What the task asks: Render the lines of the items below, starting with the line that contains "ΛΟΙΠΕΣ ΚΑΤΗΓΟΡΙΕΣ" and going on through the line that contains "a vila cos seus camións", as a Markdown table with a Row column numbering each line and a Line text column holding it. Omit blank lines and leave the pictures out.

Data for processing:
▶

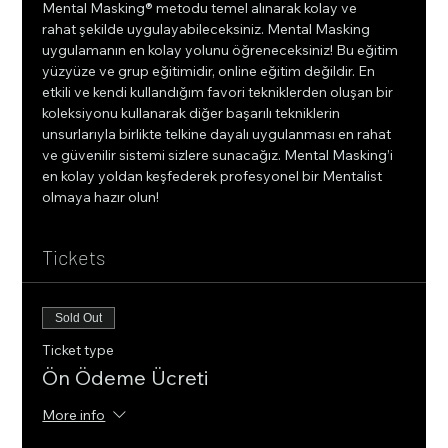
Mental Masking® metodu temel alınarak kolay ve 
rahat şekilde uygulayabileceksiniz. Mental Masking 
uygulamanın en kolay yolunu öğreneceksiniz! Bu eğitim 
yüzyüze ve grup eğitimidir, online eğitim değildir. En 
etkili ve kendi kullandığım favori tekniklerden oluşan bir 
koleksiyonu kullanarak diğer başarılı tekniklerin 
unsurlarıyla birlikte telkine dayalı uygulanması en rahat 
ve güvenilir sistemi sizlere sunacağız. Mental Masking’i 
en kolay yoldan keşfederek profesyonel bir Mentalist 
olmaya hazır olun!
Tickets
Sold Out
Ticket type
Ön Ödeme Ücreti
More info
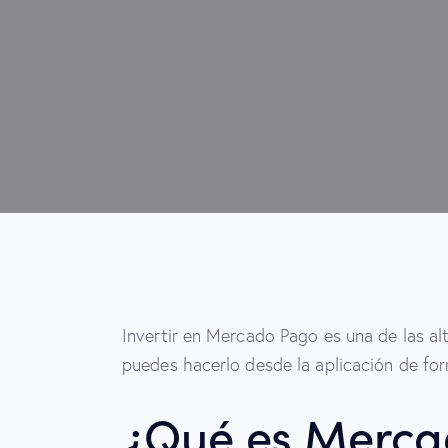
Invertir en Mercado Pago es una de las al
puedes hacerlo desde la aplicación de for
¿Qué es Merca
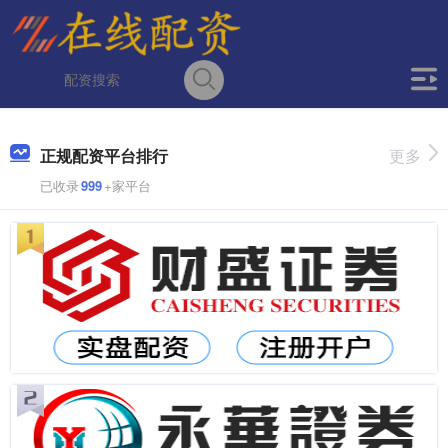
正规配资平台排行
更多
已收录
999
+家平台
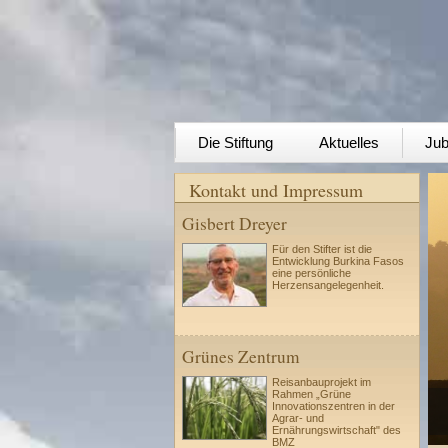
Die Stiftung
Aktuelles
Jub
Kontakt und Impressum
Gisbert Dreyer
Für den Stifter ist die
Entwicklung Burkina Fasos
eine persönliche
Herzensangelegenheit.
Grünes Zentrum
Reisanbauprojekt im
Rahmen „Grüne
Innovationszentren in der
Agrar- und
Ernährungswirtschaft" des
BMZ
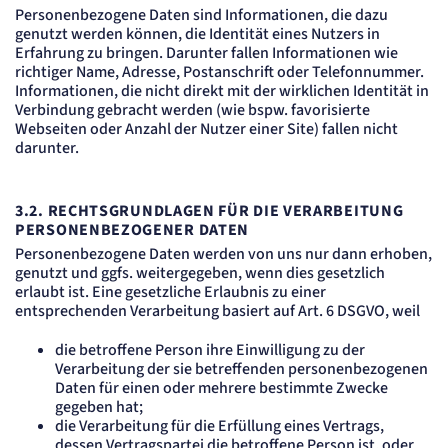
Personenbezogene Daten sind Informationen, die dazu
genutzt werden können, die Identität eines Nutzers in
Erfahrung zu bringen. Darunter fallen Informationen wie
richtiger Name, Adresse, Postanschrift oder Telefonnummer.
Informationen, die nicht direkt mit der wirklichen Identität in
Verbindung gebracht werden (wie bspw. favorisierte
Webseiten oder Anzahl der Nutzer einer Site) fallen nicht
darunter.
3.2.
RECHTSGRUNDLAGEN FÜR DIE VERARBEITUNG
PERSONENBEZOGENER DATEN
Personenbezogene Daten werden von uns nur dann erhoben,
genutzt und ggfs. weitergegeben, wenn dies gesetzlich
erlaubt ist. Eine gesetzliche Erlaubnis zu einer
entsprechenden Verarbeitung basiert auf Art. 6 DSGVO, weil
die betroffene Person ihre Einwilligung zu der
Verarbeitung der sie betreffenden personenbezogenen
Daten für einen oder mehrere bestimmte Zwecke
gegeben hat;
die Verarbeitung für die Erfüllung eines Vertrags,
dessen Vertragspartei die betroffene Person ist, oder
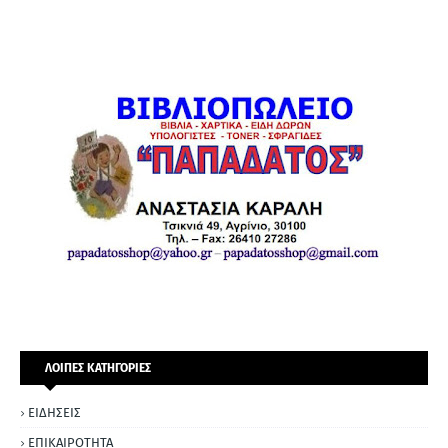
ΛΟΙΠΕΣ ΚΑΤΗΓΟΡΙΕΣ
ΕΙΔΗΣΕΙΣ
ΕΠΙΚΑΙΡΟΤΗΤΑ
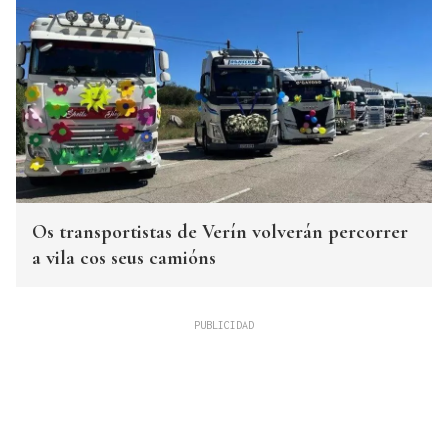
Os transportistas de Verín volverán percorrer
a vila cos seus camións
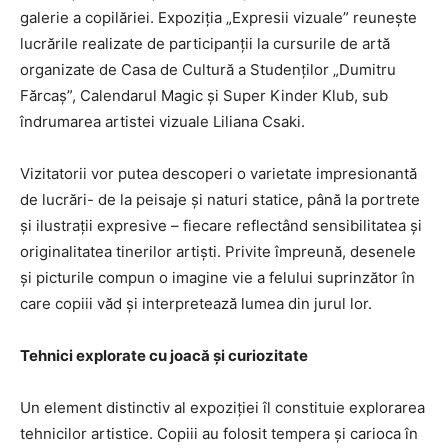
galerie a copilăriei. Expoziția „Expresii vizuale” reunește
lucrările realizate de participanții la cursurile de artă
organizate de Casa de Cultură a Studenților „Dumitru
Fărcaș”, Calendarul Magic și Super Kinder Klub, sub
îndrumarea artistei vizuale Liliana Csaki.
Vizitatorii vor putea descoperi o varietate impresionantă
de lucrări- de la peisaje și naturi statice, până la portrete
și ilustrații expresive – fiecare reflectând sensibilitatea și
originalitatea tinerilor artiști. Privite împreună, desenele
și picturile compun o imagine vie a felului suprinzător în
care copiii văd și interpretează lumea din jurul lor.
Tehnici explorate cu joacă și curiozitate
Un element distinctiv al expoziției îl constituie explorarea
tehnicilor artistice. Copiii au folosit tempera și carioca în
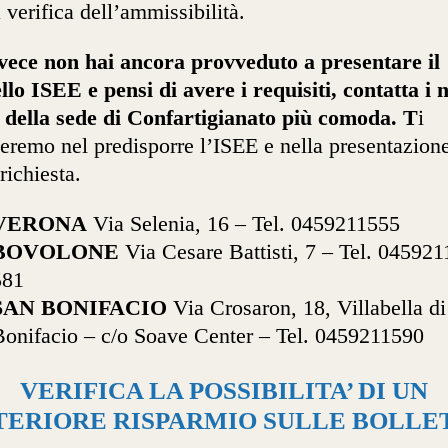
a verifica dell’ammissibilità.
vece non hai ancora provveduto a presentare il
lo ISEE e pensi di avere i requisiti
, contatta i 
i della sede di Confartigianato più comoda. T
i
teremo nel predisporre l’ISEE e nella presentazion
richiesta.
VERONA
Via Selenia, 16 – Tel. 0459211555
BOVOLONE
Via Cesare Battisti, 7 – Tel. 04592
581
SAN BONIFACIO
Via Crosaron, 18, Villabella d
Bonifacio – c/o Soave Center – Tel. 0459211590
VERIFICA LA POSSIBILITA’ DI UN
TERIORE RISPARMIO SULLE BOLLE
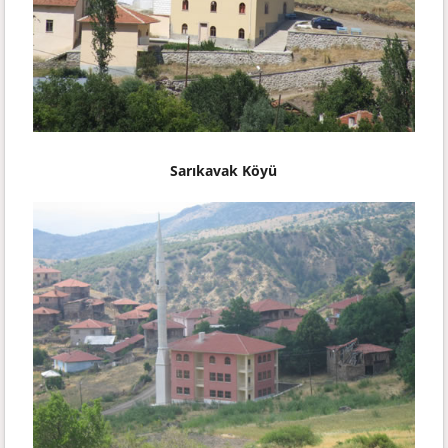
Sarıkavak Köyü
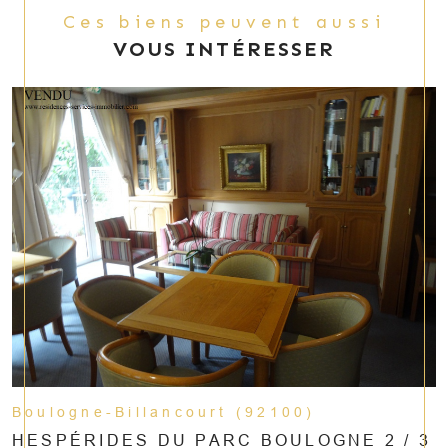
Ces biens peuvent aussi
VOUS INTÉRESSER
Boulogne-Billancourt (92100)
HESPÉRIDES DU PARC BOULOGNE 2 / 3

◀

Your solution:
| Row | Line text |
|---|---|
| 1 | ΛΟΙΠΕΣ ΚΑΤΗΓΟΡΙΕΣ |
| 2 | ΕΙΔΗΣΕΙΣ |
| 3 | ΕΠΙΚΑΙΡΟΤΗΤΑ |
| 4 | Os transportistas de Verín volverán percorrer |
| 5 | a vila cos seus camións |